Document layout analysis data:
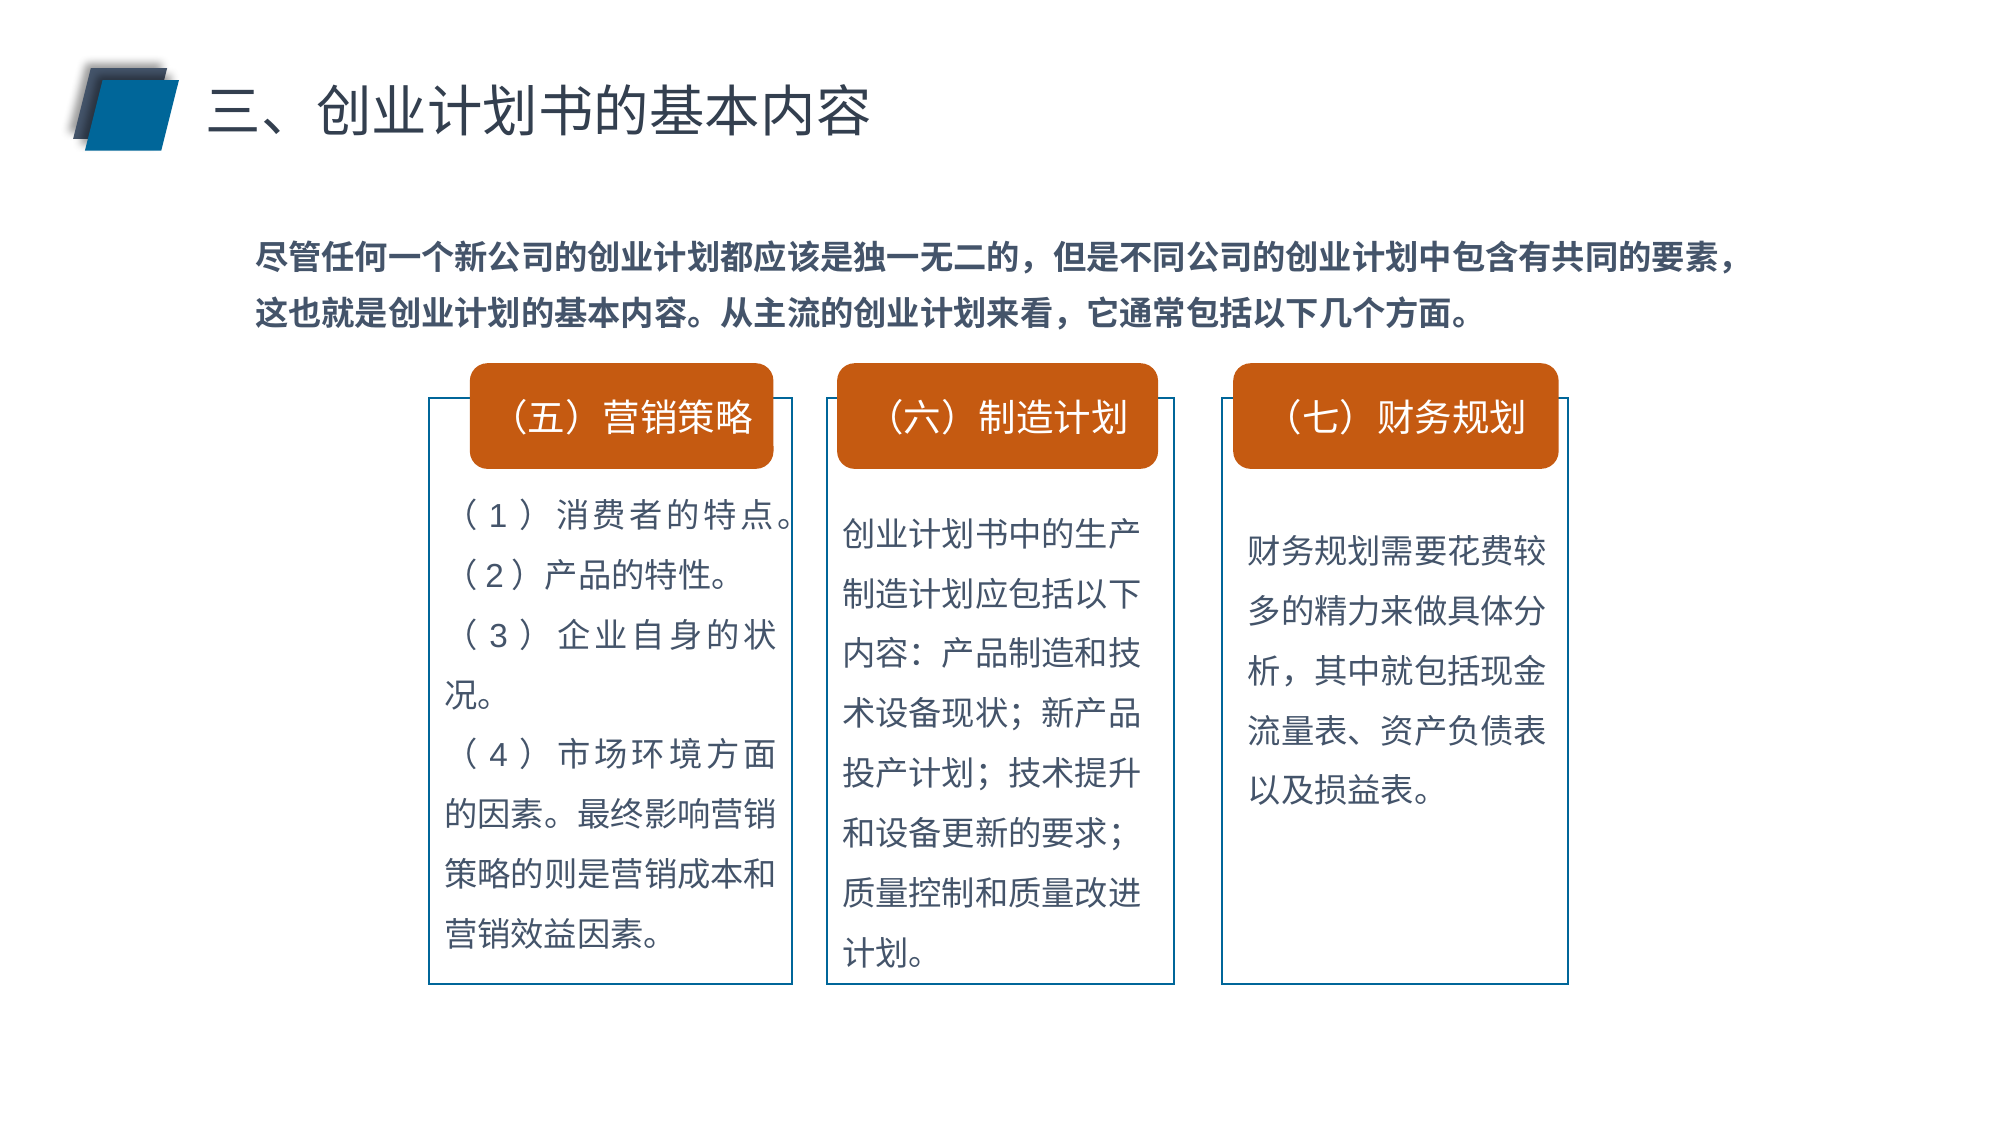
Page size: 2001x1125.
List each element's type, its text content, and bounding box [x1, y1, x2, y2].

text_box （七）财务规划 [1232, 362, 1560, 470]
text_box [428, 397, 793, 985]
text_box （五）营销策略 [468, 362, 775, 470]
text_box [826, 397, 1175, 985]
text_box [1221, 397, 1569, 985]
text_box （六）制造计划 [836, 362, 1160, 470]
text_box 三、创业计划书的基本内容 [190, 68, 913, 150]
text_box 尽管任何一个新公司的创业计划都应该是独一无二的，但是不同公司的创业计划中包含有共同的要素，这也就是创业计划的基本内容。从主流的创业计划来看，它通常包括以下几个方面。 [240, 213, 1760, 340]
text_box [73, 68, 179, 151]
...
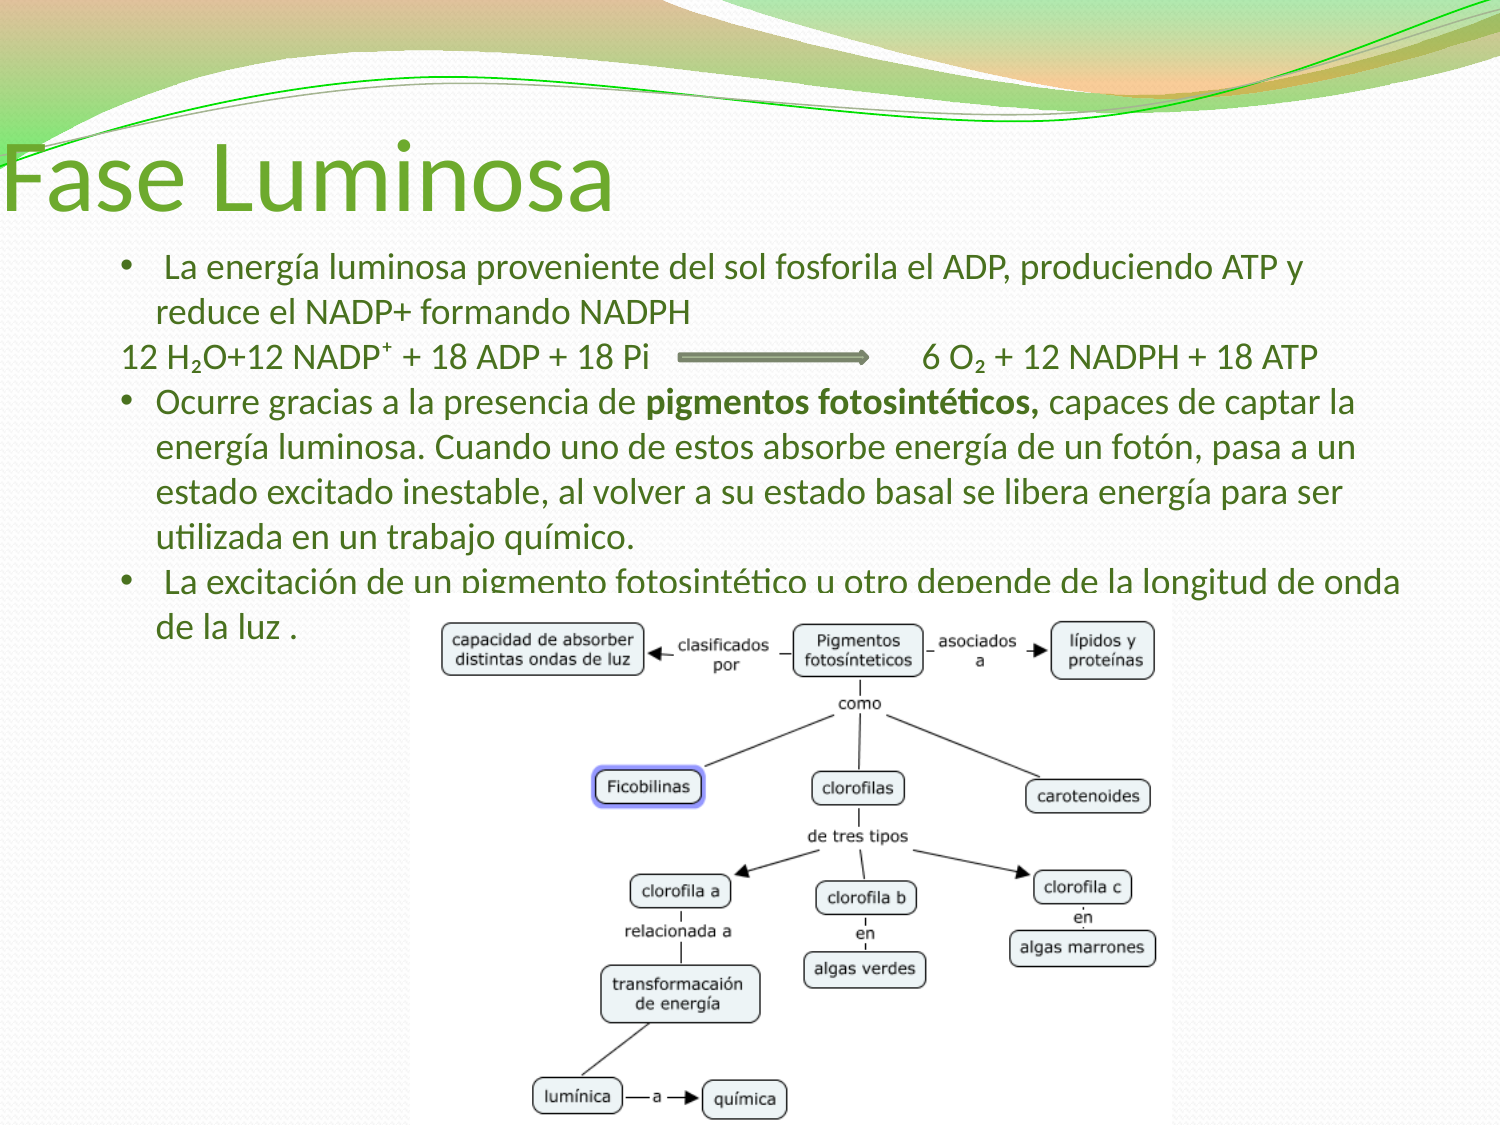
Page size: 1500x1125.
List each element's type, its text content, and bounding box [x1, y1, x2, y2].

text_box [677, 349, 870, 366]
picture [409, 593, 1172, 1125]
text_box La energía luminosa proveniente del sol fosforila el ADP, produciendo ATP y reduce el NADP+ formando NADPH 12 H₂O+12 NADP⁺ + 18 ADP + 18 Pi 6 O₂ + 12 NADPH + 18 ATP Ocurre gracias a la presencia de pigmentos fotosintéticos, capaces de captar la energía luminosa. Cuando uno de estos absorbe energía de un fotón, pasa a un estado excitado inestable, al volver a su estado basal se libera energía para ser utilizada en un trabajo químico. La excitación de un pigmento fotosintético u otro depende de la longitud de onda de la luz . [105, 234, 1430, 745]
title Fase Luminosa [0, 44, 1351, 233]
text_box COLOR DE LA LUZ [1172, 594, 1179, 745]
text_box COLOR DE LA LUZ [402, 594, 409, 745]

_What you will do_.
Among the lines of the data, identify those with the word "size". Copy each of them.

_Solved exercise_.
Page size: 2001x1125.
Page size: 1500x1125.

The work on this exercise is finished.